Quant aux pratiques d'économie d'énergie et écocitoyennes, elles comprennent de petits et grands gestes d'économie d'énergie, voire des écogestes, comme éteindre les lumières des pièces inoccupées, améliorer l'isolation du bâtiment et acheter local. «La manière de s'y engager, explique l'étudiante, diffère d'abord entre ceux qui sentent plus fortement un devoir de participer à un mouvement collectif et d'autres personnes pour qui les économies d'énergie se font plutôt dans le soin de s'occuper de leurs besoins, de leurs affaires et des aspirations des membres de leur ménage.»
Selon elle, les écarts substantiels de revenus entre les ménages au Québec affectent la disposition de nombreux ménages à faire des choix bénéfiques pour l'environnement et le climat. «Par exemple, précise-t-elle, les ménages dont le revenu familial, le statut et la stabilité d'emplois assurent une moins grande flexibilité budgétaire limitent leurs options et leur capacité d'action. Ils sont notamment moins disposés à acquérir la propriété d'un logement situé dans un quartier central.»
Dans bien des cas, les participantes et participants à l'enquête ne se sont pas montrés capables de définir la transition énergétique de manière élaborée. L'une d'elles a répondu: «My God, j'ai aucune idée». Une autre a dit: «La transition énergétique? J'irais voir sur Google!».
Des réactions différentes selon les espaces habités
Des mesures d'action climatique proposées aux participantes et participants ont suscité des réactions différentes selon les espaces habités. Un des scénarios portait sur l'écofiscalité et se formulait ainsi: «Il faudrait que les municipalités imposent plus de frais aux constructions neuves pour limiter l'étalement urbain».
«Les positions exprimées, dit-elle, ont révélé une division marquée des opinions entre, d'un côté, les parents de la banlieue centrale de Québec et, de l'autre, les parents résidant dans un village de la MRC de Lotbinière. Tandis que ceux de l'arrondissement de Sainte-Foy se sont montrés favorables à cette mesure, la plupart des parents de la MRC de Lotbinière ne conçoivent pas l'étalement urbain comme un problème et prétendent que cela est bon pour le développement et la vitalité des localités.»
De manière générale, les réactions des 53 parents rencontrés témoignent d'un relatif consensus favorable aux mesures incitatives de luttes contre les changements climatiques. On observe par contre une résistance et des réserves à propos des contraintes législatives et des régulations économiques. Comme exemple de contrainte, mentionnons le fait de fixer une date à partir de laquelle l'usage des véhicules à essence serait terminé au Québec. Comme exemple de régulation, mentionnons l'imposition d'une taxe environnementale pour dissuader l'achat de gros véhicules incluant les camionnettes (pick-up) et les véhicules utilitaires sport.

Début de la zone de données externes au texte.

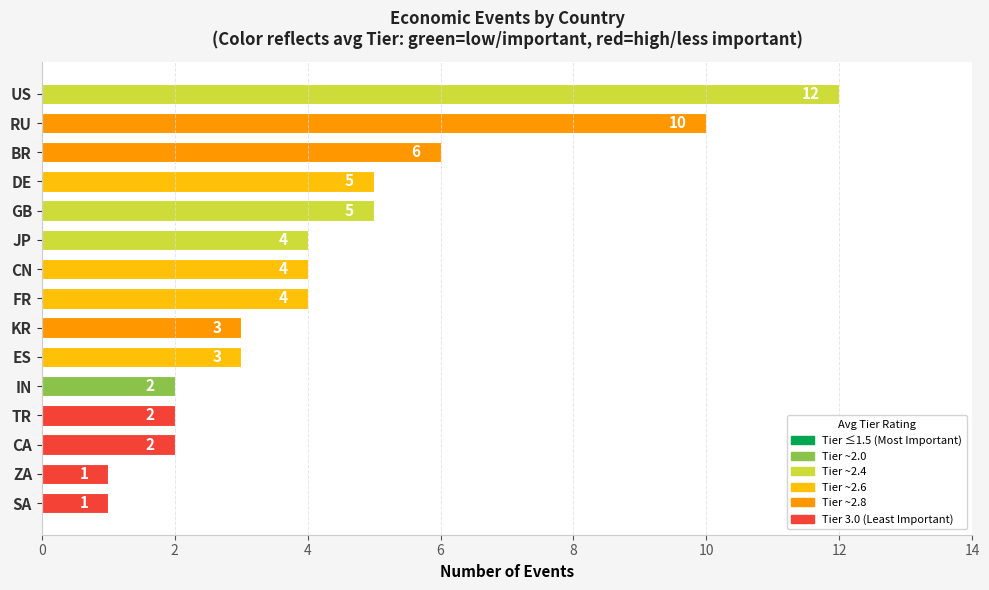

Does the chart contain any negative values?

No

En conclusion, Dominique Duchesne croit que les résultats de cette étude permettent de mieux anticiper les dispositions des ménages à ajuster ou non leurs pratiques d'économie d'énergie et écocitoyennes en rétroaction à différentes approches telles qu'un appel à un effort collectif volontaire ou la diffusion de campagnes de sensibilisation.
Le 2e Rendez-vous de l'action climatique organisé par l'Institut EDS s'inscrit dans le cadre du chantier L'ambition climatique du Plan institutionnel ULaval 2023-2028.